■ **WHAT IS REQUIRED**
Could each entry below be written out exactly, with every picture dropped?

■ **MATERIAL PROVIDED**
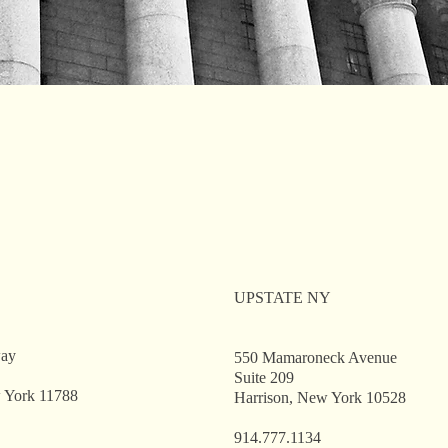
UPSTATE NY
way
550 Mamaroneck Avenue
Suite 209
 York 11788
Harrison, New York 10528
914.777.1134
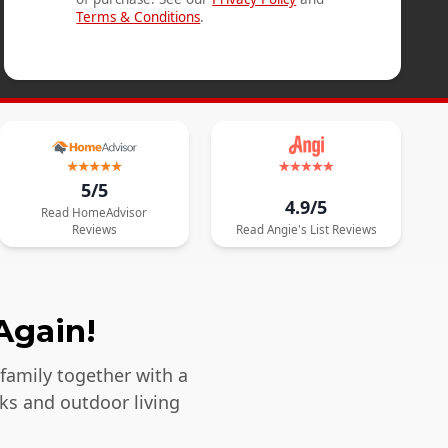
Terms & Conditions
.
5/5
4.9/5
Read
HomeAdvisor
Reviews
Read
Angie's List
Reviews
Again!
 family together with a
ks and outdoor living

■ **SOLUTION TO THIS PROBLEM**
UPSTATE NY
way
550 Mamaroneck Avenue
Suite 209
 York 11788
Harrison, New York 10528
914.777.1134
Terms & Conditions
.
5/5
4.9/5
Read
HomeAdvisor
Reviews
Read
Angie's List
Reviews
Again!
 family together with a
ks and outdoor living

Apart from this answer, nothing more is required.